▶ _TEXT SECTION_
————————

We and science are stuck with the stupid heritage of
1 day = 24 hours; x 60 = 1440 minutes; x 60 = 86400 seconds.
Now translated to Cesium vibrations...

Has there been ever an attempt to reform the units, to something like
1 day = 100 'ruoh'; x 100 = 10000 'etunim'; x100 = 1000000 'dnoces' ( just to rename units :rolleyes: )
1 day = 1 million 'dnoces' or 1 Mdnoces (megadnoces) instead; 1 dnoces = 1 microday

Or anyhow in the decimal system that would make more sense ?
If humans ever populate another planet, will the senseless second be carried there or that own planet rotation as base should be considered ?

It would be a total science chaos to choose a different time unit today, yes. Too late for that.

Before the first clock was invented centuries ago and someone decided to split its dial in 12 sections, not 10, not 100; how was time told ? Like noon; a while after sunset; a while and a half before sunrise ?

————————

▶ _SUPPLIED INFORMATION_
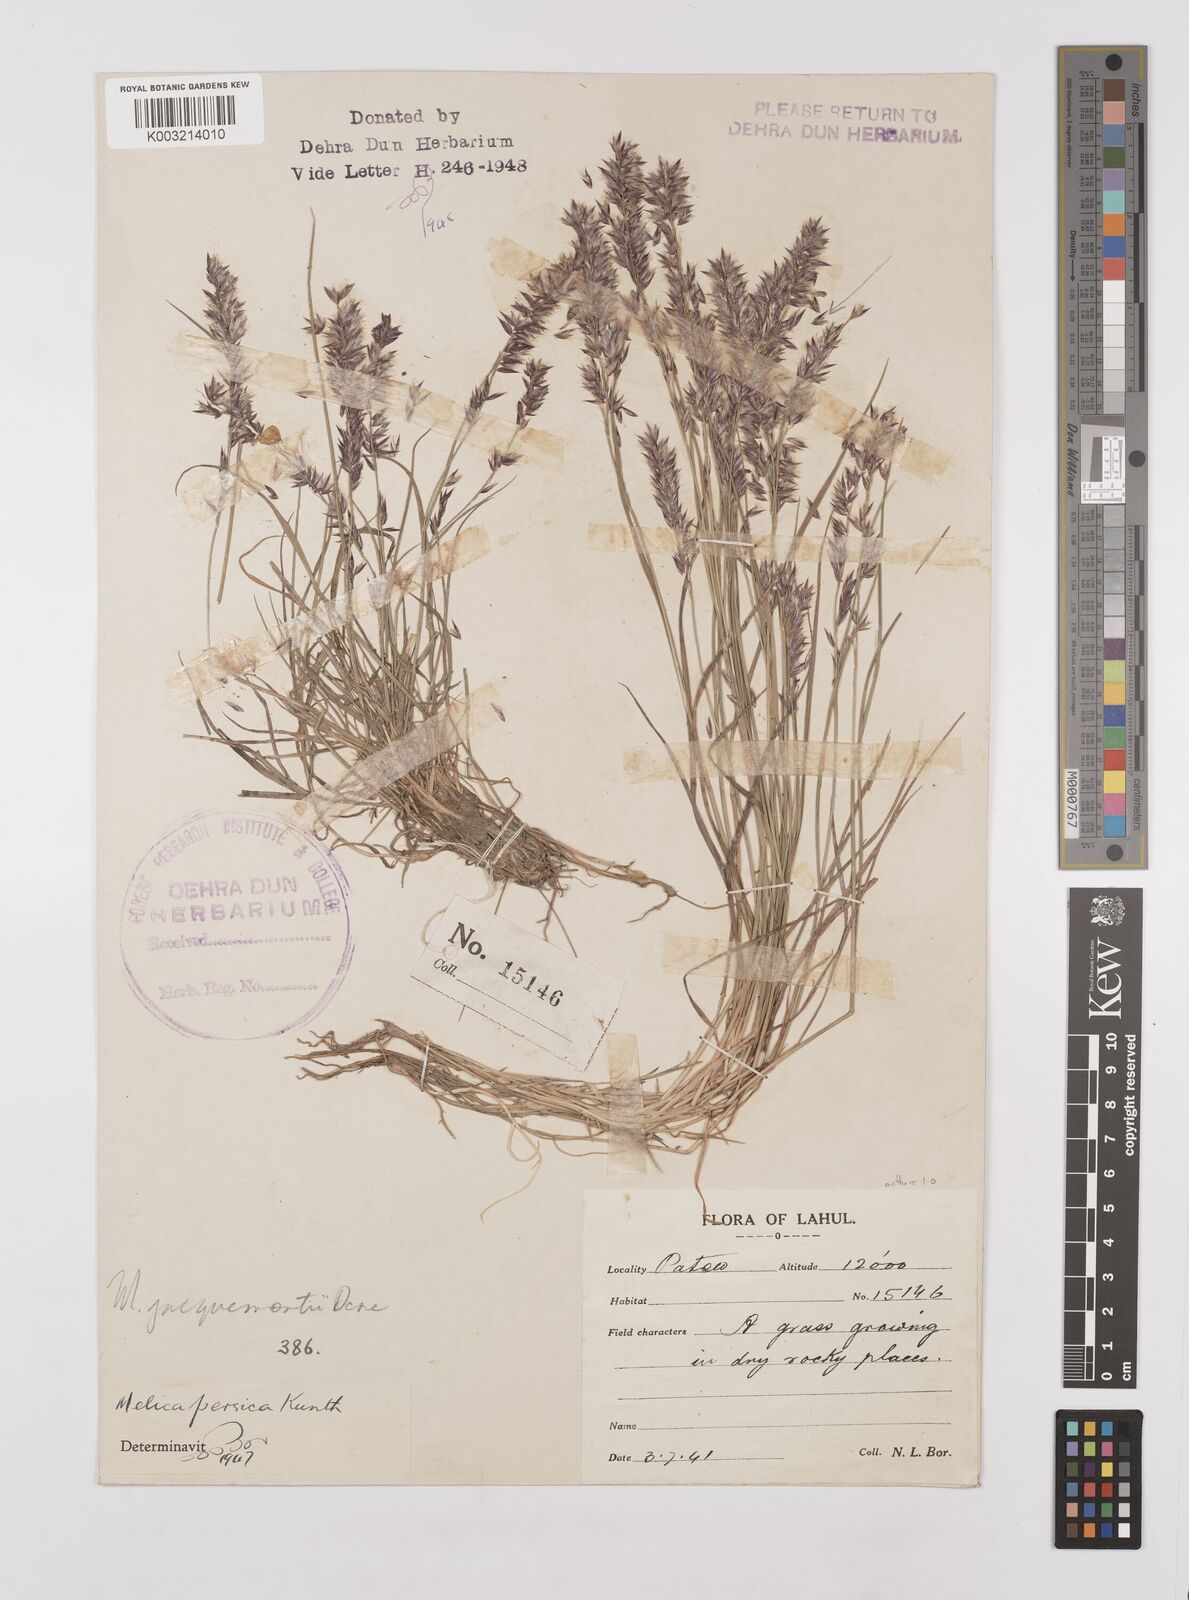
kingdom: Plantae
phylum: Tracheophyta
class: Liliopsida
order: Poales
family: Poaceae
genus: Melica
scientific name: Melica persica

————————

▶ _PROBLEMS TO WORK ON_
1 - In the decimal time post, give again the part that opens with the words containing "Before the first" and closes with "before sunrise ?", renaming "noon" as "midday".
2 - Translate this sentence from the decimal time post into Spanish: "It would be a total science chaos to choose a different time unit today, yes."
Rely only on the post about decimal time.

▶ _OUTPUTS_
1 -
Before the first clock was invented centuries ago and someone decided to split its dial in 12 sections, not 10, not 100; how was time told ? Like midday; a while after sunset; a while and a half before sunrise ?

2 - Sería un caos científico total elegir hoy una unidad de tiempo distinta, sí.